Abstract

Since the implosion of the Soviet bloc, a ‘unipolar’ world has emerged around the USA, challenged by an Islamic bloc. The USA takes advantage of this Islamic opposition to vigorously pursue its world policies in the name of ‘the war on terrorism’ this being the guise by which President George H.W. Bush announced the intention of leading the United Nations into a ‘new world order’. Russia and China have attempted to confront this mono-polar post-Cold War situation by forming a pact between each other and bordering states, the Central Asia and Shanghai Cooperation Organisation. This holds out the prospect of a Eurasian bloc to confront the world hegemony of the USA, which seeks to draw to it the European Union and return Europe to the subordinate role she played vis-é-vis the USA during the Cold War, pushed into coming under the US orbit by the fear of Warsaw Pact invasion.
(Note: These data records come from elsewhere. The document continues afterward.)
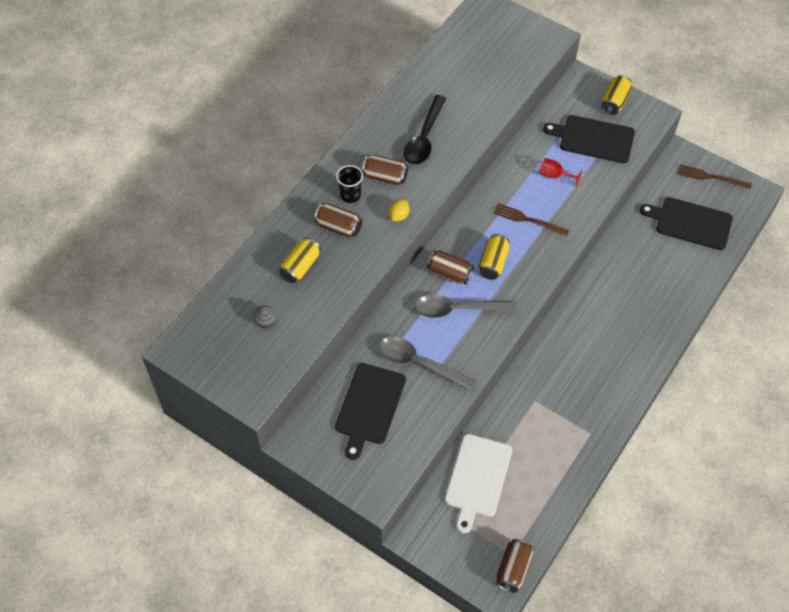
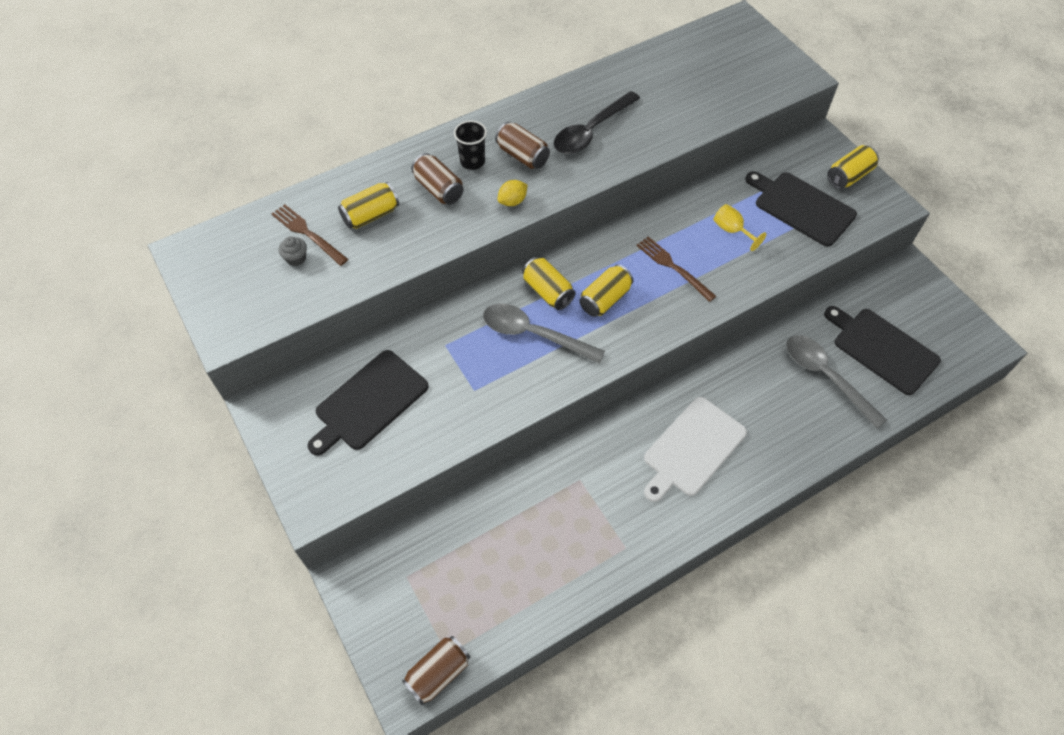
camera: 25 degrees right, 0 degrees up
grey spoon [379,336,476,391] -> grey spoon moved to [786,335,887,429]
brown can [427,250,474,284] -> yellow can [522,257,575,310]
white cutting board [445,434,512,533] -> white cutting board moved to [644,397,747,502]
red goblet [539,158,583,187] -> yellow goblet [714,204,766,251]
brown fork [678,164,752,189] -> brown fork moved to [272,204,348,266]

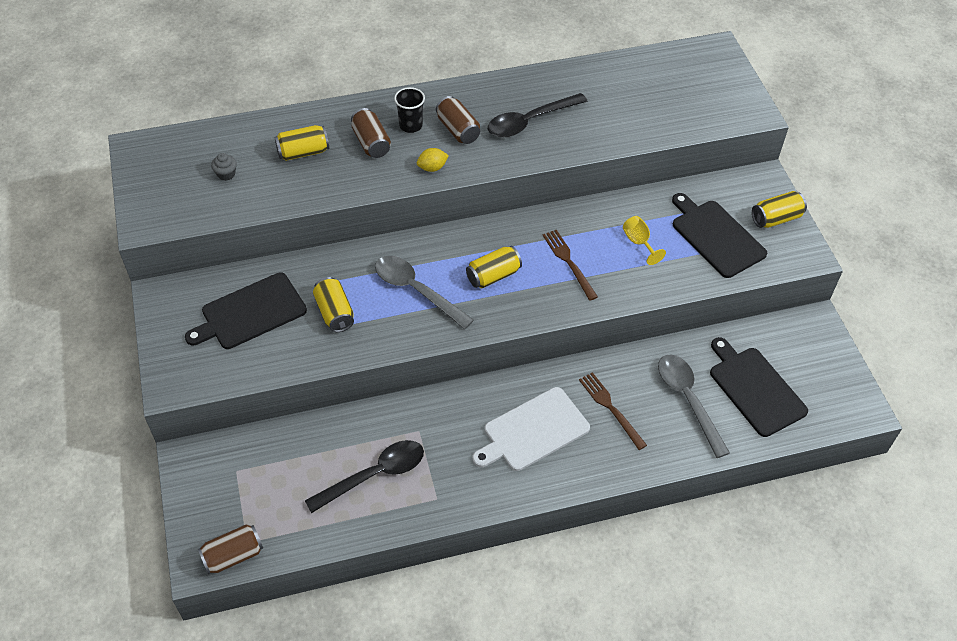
camera: 15 degrees right, 5 degrees down
brown fork [272,204,348,266] -> brown fork moved to [579,372,647,450]
yellow can [522,257,575,310] -> yellow can moved to [313,277,354,332]
none -> black spoon [305,440,424,513]

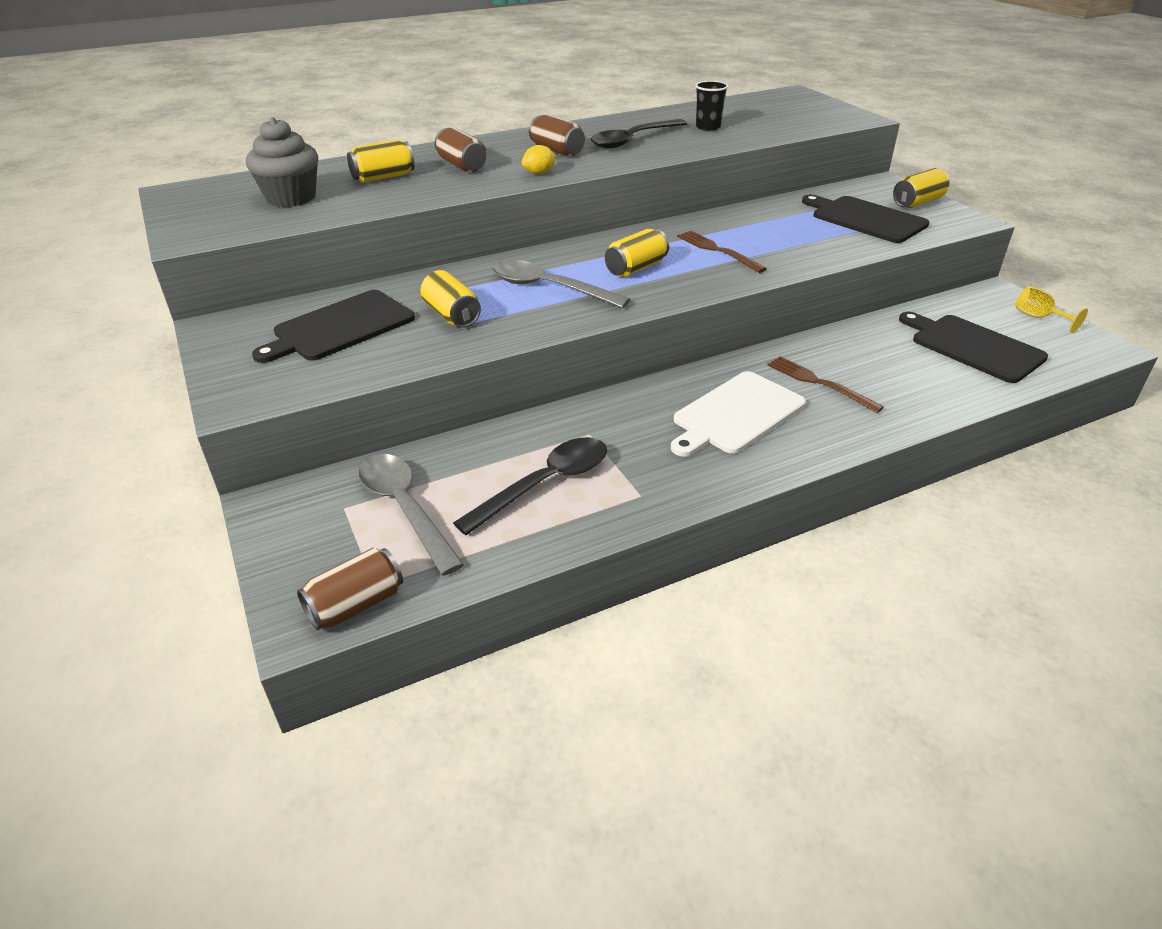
camera: 10 degrees left, 15 degrees down
grey cupcake [211,153,237,181] -> grey cupcake [246,117,318,207], size x2.21
black cup [394,87,425,133] -> black cup moved to [695,81,728,131]
yellow goblet [623,216,666,265] -> yellow goblet moved to [1015,286,1088,333]
grey spoon [658,354,730,458] -> grey spoon moved to [358,454,464,576]

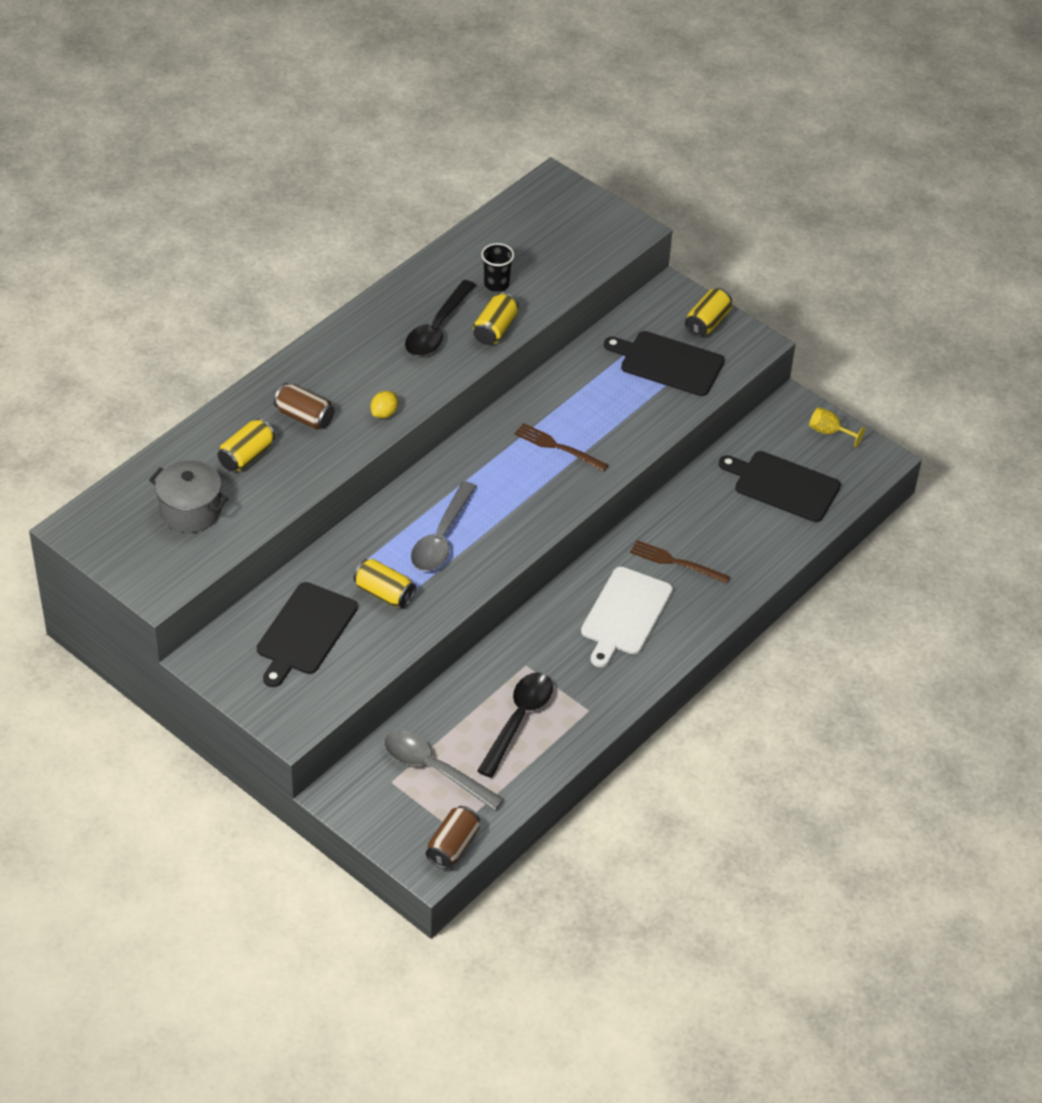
camera: 25 degrees left, 10 degrees up
grey cupcake [246,117,318,207] -> grey pot [149,460,229,533]
grey spoon [492,260,630,308] -> grey spoon turned 75 degrees counterclockwise [411,481,477,571]
brown can [529,115,585,157] -> none
yellow can [605,229,669,277] -> yellow can moved to [473,292,519,345]

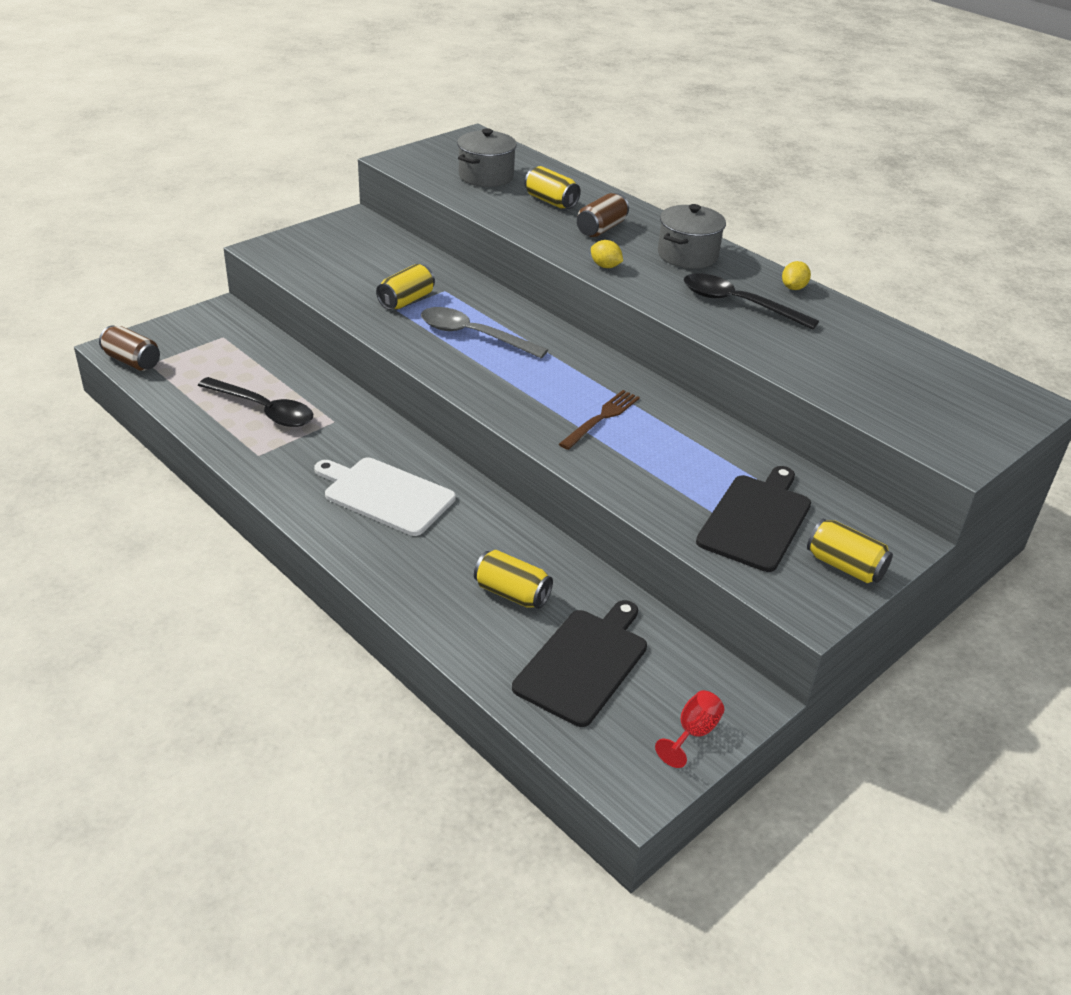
camera: 95 degrees right, 10 degrees down
black cutting board [257,582,358,687] -> none
grey spoon [384,731,504,811] -> none
yellow can [473,292,519,345] -> yellow can moved to [474,550,553,609]
black cup [481,243,514,292] -> none
brown fork [630,540,730,584] -> none
yellow goblet [809,407,865,447] -> red goblet [655,690,724,768]
none -> grey pot [658,204,726,269]
none -> yellow lemon [782,261,811,290]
It is by no means clear that the USA has a long-range commitment to containing China, despite its anti-China lobby. There has for decades existed a pro-China lobby, including some of the USA’s leading political and business figures, one of whose public manifestations is the Trilateral Commission created by David Rockefeller. These ‘Trilateralists’, et al. see the creation of regional blocs as the prelude to a ‘new world order’, and one such bloc is envisaged as being that of an Asian economic community along similar lines to that of the European Union. The expanding economic, military and diplomatic influence of China and the recent emergence of India as a rival power in Asia have wide geopolitical implications that involve Russia. Between these powers and the possibility of military confrontation over water resources, the traditionally ‘Western’ societies of Australia and New Zealand have placed their futures in a China-dominated Asian bloc, in the belief that their export-driven economies can only thrive in such a vast market. This article proposes a radical new alliance away from a China-dominated Asia and towards an Indo-Russian orientation. The methodology, including points of difference, is inspired by Professor Alexander Dugin’s ‘Eurasian’ geopolitical paradigm.